No desprecies la palabra escrita,

ella siempre oculta una intención.

Orien, el androide.

La mano de tres dedos se extendió, su piel gruesa y correosa hizo rebotar la moneda cuando cayó en la palma; antes que tocara el suelo la atrapó con un movimiento de relámpago.

—Gracias pwanne —dijo una voz profunda, utilizando el respetuoso término para los conquistadores terrestres.

Entonces, bajo el cielo nocturno con cinco lunas azulosas, la mujer miró con más atención la figura acurrucada en el húmedo empedrado. Estaba cubierta con harapos, tenía ojos de pupila vertical, amarillos como fuego, cabellera violeta, granulosa piel gris y ausencia de fosas nasales sobre la boca poblada de colmillos.
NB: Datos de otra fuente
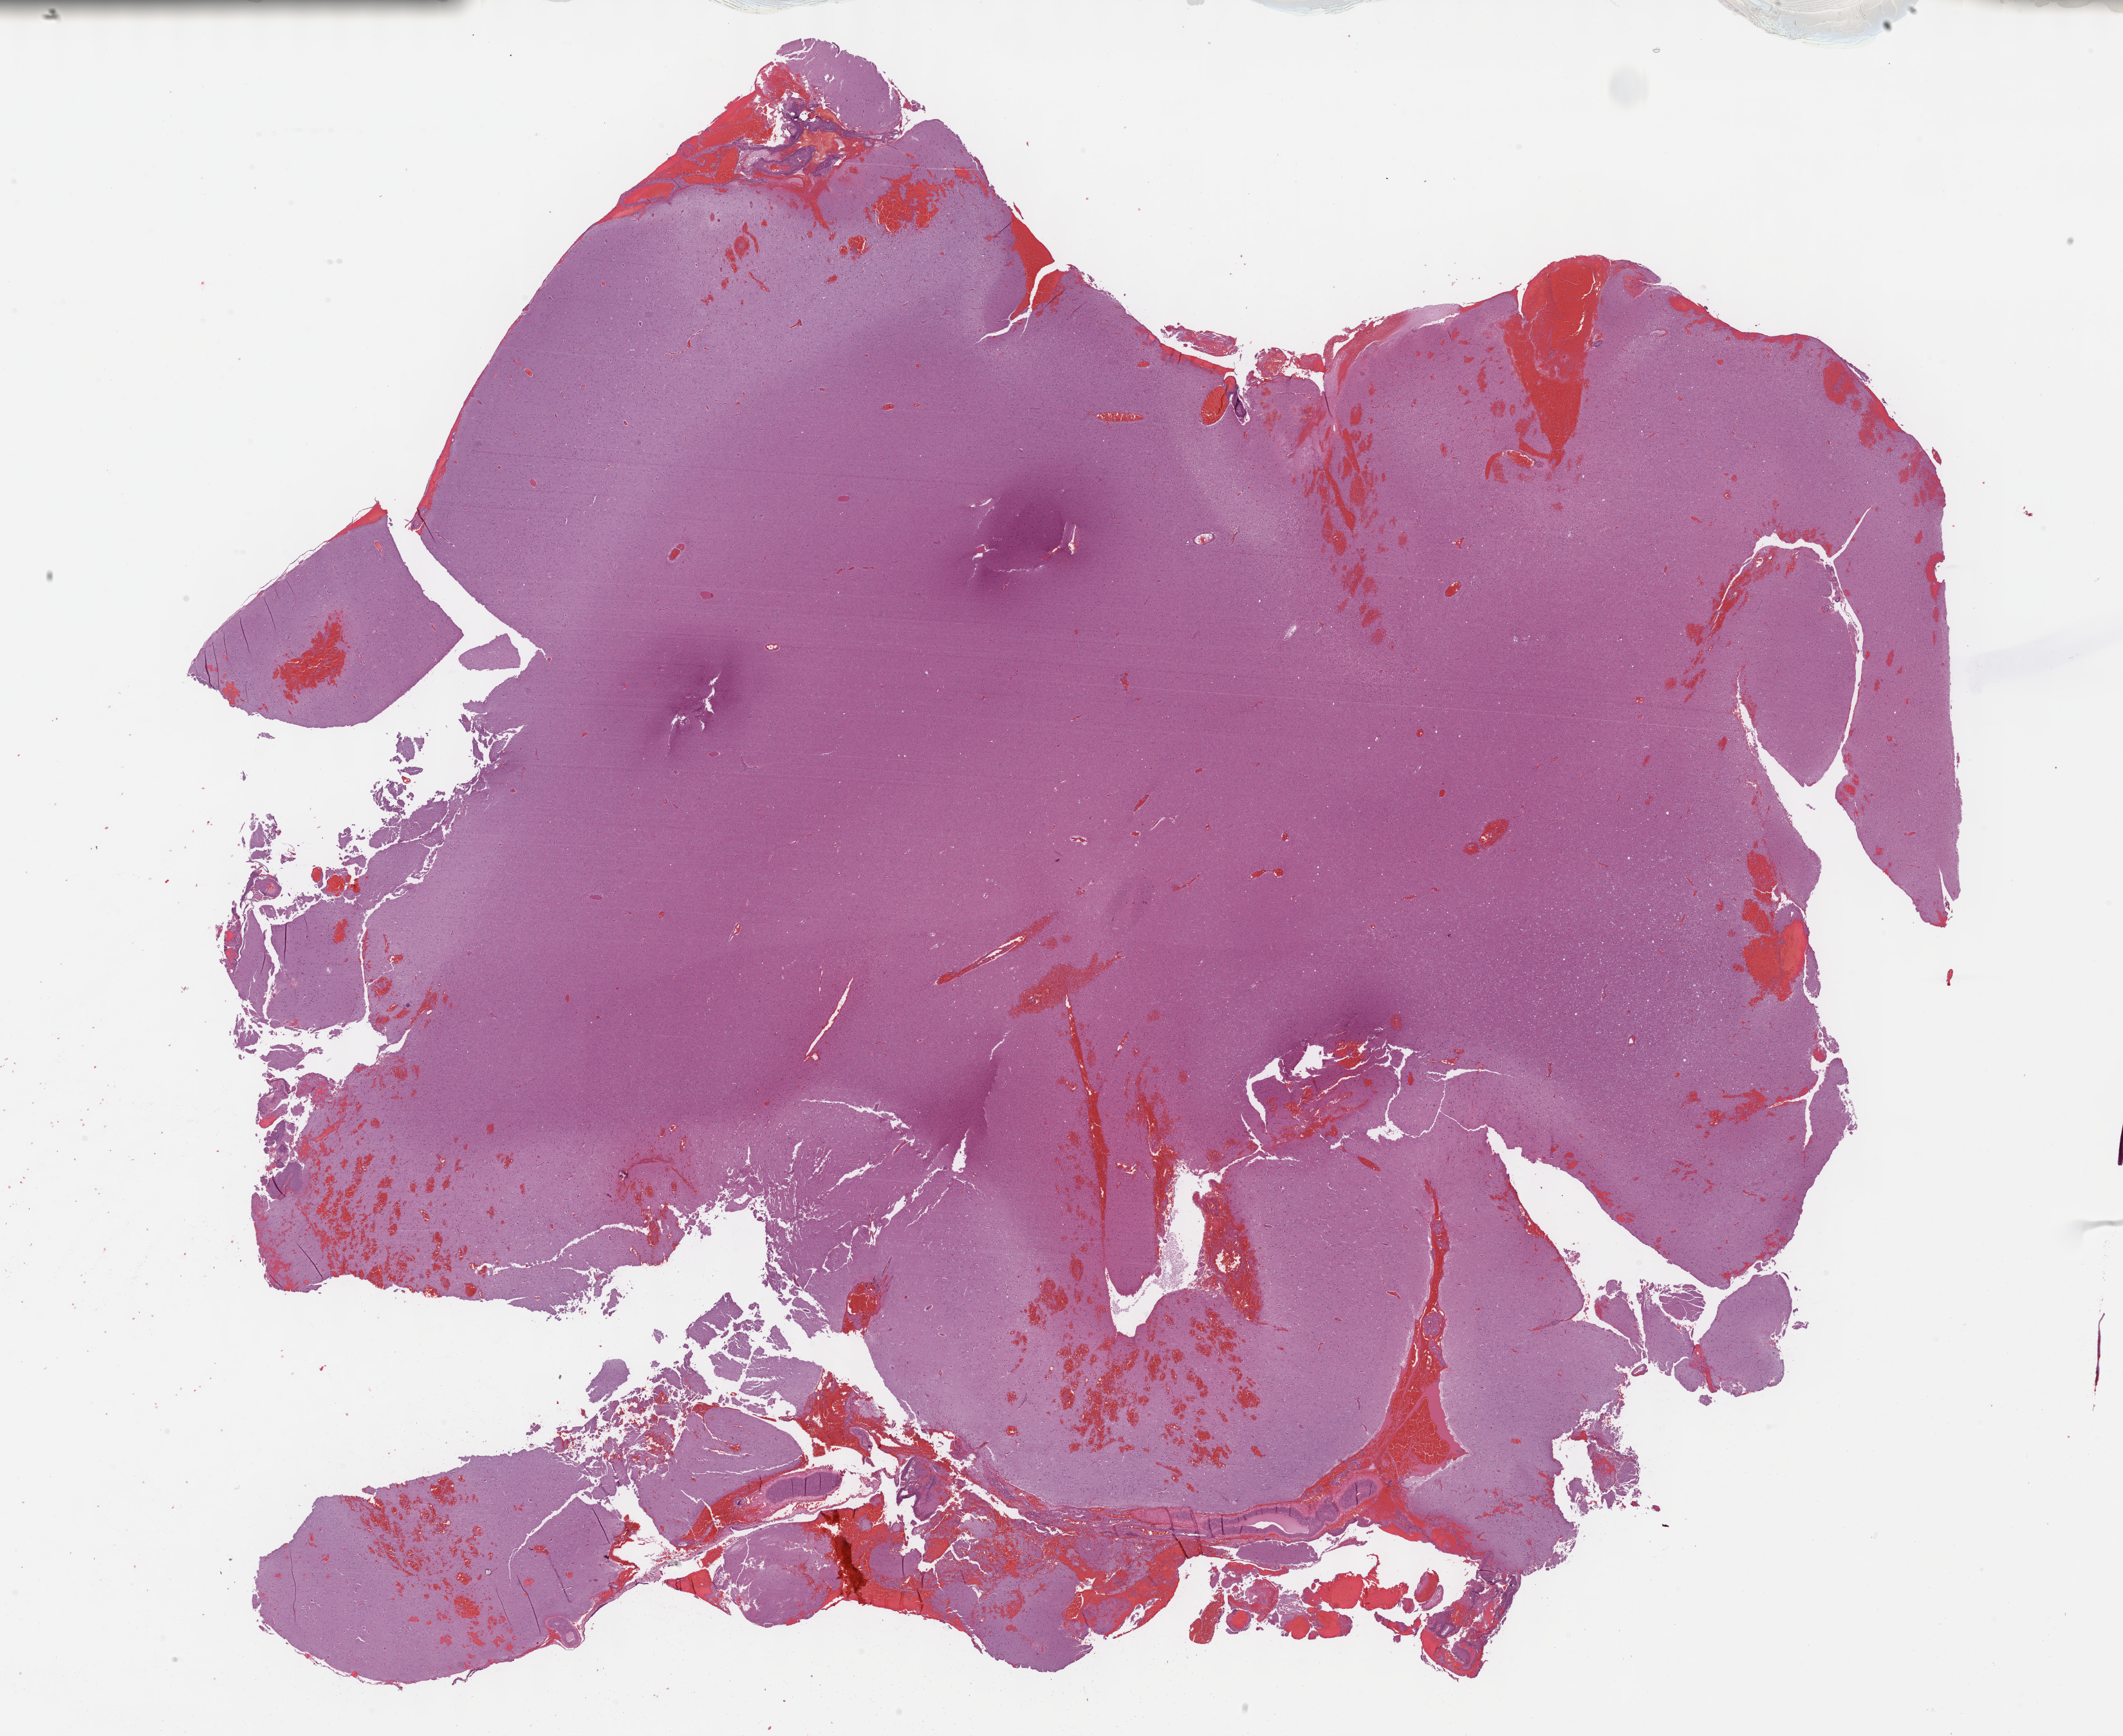
Whole-slide histology image, H&E-stained — a low-resolution overview of the entire scanned area, about 26.7 x 21.8 mm (slide scanned at 40x). FFPE section. Sample: primary tumour, brain. Male, age 61 years at initial diagnosis. Histologic grade: G2 (moderately differentiated).
Pathologic diagnosis: Mixed glioma (cerebrum).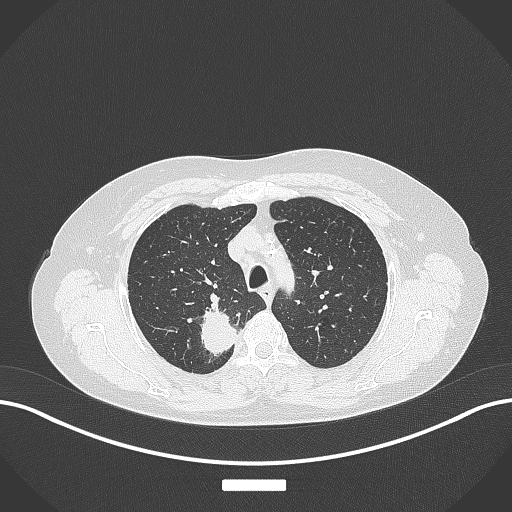
Chest CT, one axial slice; position 299 of 357 along the scan axis; reconstruction kernel B70f; 120 kVp; lung window (W 1500 / L -600 HU); 512 × 512 image matrix, field of view 400 × 400 mm. Female patient, age 62 years. From the clinical record (not read from this slice): clinical TNM (as recorded): T1c N1 M0.
Annotated regions visible in this slice (bounding box drawn by a radiologist):
- lung tumour (recorded histology: squamous cell carcinoma): box from (x=191, y=300) to (x=240, y=358) px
Que feos son, tiene un infante en sus brazos, debe ser una de sus mujeres —pensó con sentimiento de asco y con rapidez apartó la mirada, para observar el deslumbrante lugar hacia donde iba.

En el suelo, milenarios bloques de piedra húmeda y desgastada, relampagueaban con reflejos de luces artificiales. Los descomunales edificios parecían antiguos faros marinos de la tierra, casi cubiertos con pantallas plenas de imágenes promocionando bullentes centros de diversión. Multitud de vehículos descargaban gente con aspecto festivo, risas y voces, en diferentes idiomas, producían ecos en la estrecha calle.

Ella se alejó del vehículo flotante, con gracia movió sus bellas piernas desnudas y caminó sobre la alfombra roja por encima de los charcos de lluvia. En esta región del planeta G-065 el clima era de naturaleza tropical.

Entonces, casi a nivel del suelo en la pared marmórea, vio otra de aquellas inscripciones; parecía escarbada con un objeto filoso. Su simbología le era ininteligible, los retorcidos trazos le transmitían angustia. Imaginó una garra de tres dedos escarbando la roca, con uñas puntiagudas como puñales, y desvió la mirada una vez más, no quería saber de aquella chusma asquerosa.

Varias horas después, mientras bebía un licor dorado, y admirando los innumerables cuerpos de androides que bailaban en la gigantesca tarima de espectáculos, decidió hacer una pregunta a su acompañante en el diván.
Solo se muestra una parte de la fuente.